Un puñado de nubes, 12

25-02-2011.
—Padre, esta es Amalia —presentaba León—.
—Mucho gusto. Su hijo siempre me habla bien de usted.
Manuel empezó a preguntarle sobre mil cosas: de dónde era, qué estudiaba, cuánto tiempo llevaban de novios… añorando, quizás, sus años de sargento en el puesto de la Guardia Civil. La madre, Ana, enseguida le dio dos besos y la rescató con el pretexto de presentarle el resto de la familia y enseñarle su habitación.
—Dormirás en el cuarto de León; y él, con su hermano Antonio.
Después de la falsa amenaza de bomba en la Facultad, ambos jóvenes se juraron amor eterno. En realidad fue él quien, en un arrebato, le abrió el corazón sellado durante mucho tiempo y vació tanto contenido reprimido, mientras ella se lo comía a besos.

Decidieron aprovechar los veinte días de febrero, sin clases, dedicados a los exámenes y a hacer una visita a las dos familias. Así que lavaron el Citroën 2 CV amarillo de Amalia en la Fuente del Avellano, metieron en sendos macutos sus vaqueros y unas camisas, y pusieron rumbo a Valdelduque sin más demora. Ella conducía el coche con maestría y prudencia por aquellas carreteras angostas y llenas de baches…
Cierto es que apenas conocía a aquella chiquilla de veinte años, con su energía desafiante.
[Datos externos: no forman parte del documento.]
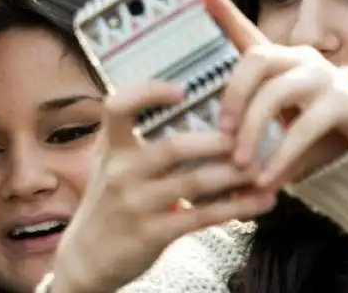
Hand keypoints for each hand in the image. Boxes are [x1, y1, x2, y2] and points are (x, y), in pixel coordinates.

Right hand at [51, 81, 275, 292]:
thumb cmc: (108, 204)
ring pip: (194, 182)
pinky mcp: (151, 234)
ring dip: (234, 174)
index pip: (117, 106)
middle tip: (247, 136)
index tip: (181, 90)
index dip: (148, 93)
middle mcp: (121, 171)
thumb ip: (140, 145)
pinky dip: (236, 207)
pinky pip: (201, 216)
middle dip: (216, 141)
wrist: (86, 258)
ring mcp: (135, 203)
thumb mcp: (112, 166)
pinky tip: (260, 202)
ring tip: (262, 168)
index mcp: (112, 148)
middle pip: (172, 147)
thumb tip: (194, 118)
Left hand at [202, 0, 347, 188]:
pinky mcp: (342, 103)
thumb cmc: (303, 116)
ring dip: (254, 130)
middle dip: (233, 95)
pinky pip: (305, 128)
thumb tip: (205, 142)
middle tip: (220, 132)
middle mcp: (299, 57)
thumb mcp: (270, 113)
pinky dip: (282, 156)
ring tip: (239, 163)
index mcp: (277, 56)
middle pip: (256, 60)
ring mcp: (322, 76)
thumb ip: (242, 118)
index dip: (224, 11)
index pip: (246, 29)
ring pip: (277, 93)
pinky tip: (267, 179)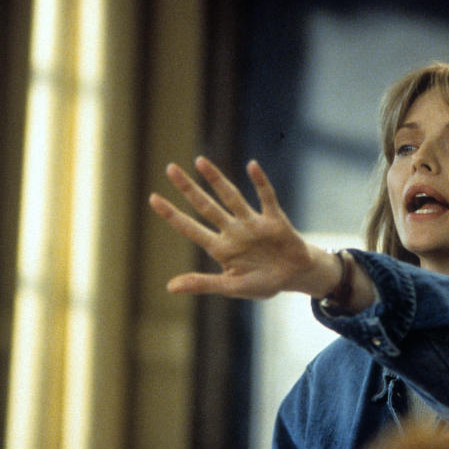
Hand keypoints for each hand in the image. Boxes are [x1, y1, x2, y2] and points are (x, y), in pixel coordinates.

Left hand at [149, 157, 331, 298]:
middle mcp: (233, 231)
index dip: (172, 215)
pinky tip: (252, 166)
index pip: (191, 229)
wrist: (295, 276)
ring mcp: (253, 223)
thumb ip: (203, 284)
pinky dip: (260, 182)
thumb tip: (170, 287)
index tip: (153, 198)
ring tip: (200, 161)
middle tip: (170, 168)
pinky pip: (267, 197)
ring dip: (217, 179)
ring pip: (232, 197)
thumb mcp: (232, 287)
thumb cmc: (262, 283)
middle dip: (189, 188)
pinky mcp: (275, 220)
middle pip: (207, 206)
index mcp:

Eran sus ojos expresión viva: las chispas que desprendían sus enormes pupilas negras le atraían como grandes imanes que le provocaban soñar con su mirada abierta y clara. Sonrisa encantadora y valiente la suya; su voz era agradable, de contralto de orfeón. Pero lo que terminó venciendo su natural timidez fue el disimulado perfume que embriagaba su cuerpo con olor a huerto. Cayó en sus redes, intentado bucear en su interior para encontrar el refugio que tanto necesitaba.
Amalia se enamoró «Desde el primer momento en que lo vi» —decía siempre ufana—. De él le atraía su aparente fragilidad, la dulzura de sus facciones, la inseguridad con la que se movía por clases y pasillos… Luego pudo comprobar abundante sensibilidad a flor de piel, inocente ignorancia sobre el mundo, su entrega apasionada y la bondad de su alma.
Era evidente que se complementaban. Por eso eran felices, a pesar de los duros estudios y del poco dinero del que disponían. León disfrutaba de una beca que apenas cubría los gastos de matrícula y una parte del Colegio Mayor. Amalia se mantenía con las aportaciones que hacían sus padres, que no eran las que ella quisiera.
¿Cuántos trenes o historias de amor se pierden por minutos, o aviones que se estrellan por casualidades de la vida o del destino?
León y Amalia decidieron unir sus destinos para bien o para mal, cambiando el sonido lastimero de la tuba por el frescor de una manzana.
—Y que Dios nos ampare —terminó diciendo León—.
Amalia relamía la tortilla de patatas con cebolla, el chorizo y salchichón de la matanza, que ya estaban lo bastante secos para saborearlos. Repetía, sin cortedad, las finas tapas con pimienta que le partía Manuel.
Echados en el suelo, ante la llama viva de la chimenea, jugaron a Los palillos. Uno de los juegos, de la niñez perdida, que más gustaba a León. Se tiraba un puñado de palillos de los dientes ‑cuanto más largos, mejor‑, de un solo golpe, haciendo un montón, para después irlos retirando con otro palillo, uno a uno, sin mover los demás. Amalia siempre perdía, pero se desternillaba como no lo hacía en mucho tiempo.
En la mecedora, con la mirada fija en las ascuas, Manuel hablaba bajito con mama Ana, que lo miraba todavía ilusionada, sobre lo rápido que pasan las hojas de la vida. «Para el cielo ya habrá tiempo», solía repetir.
—A la cama —ordenó Ana—. Que hay que acostarse el mismo día en que uno se levanta —sentenció con una sonrisa—.
Fue lavándose los dientes, cuando Amalia dijo insinuante a León:
—¿Hoy quieres dormir con pijama?
—¡No seas mala! Buenas noches.
Le tiró un beso con la mano y se fue a dormir con su hermano Antonio, mientras en el salón se escuchaban los últimos anuncios del televisor en blanco y negro, recién comprado, de La Casera y del Detergente Colón, con su consejo:
Busque, compare y, si encuentra algo mejor, cómprelo.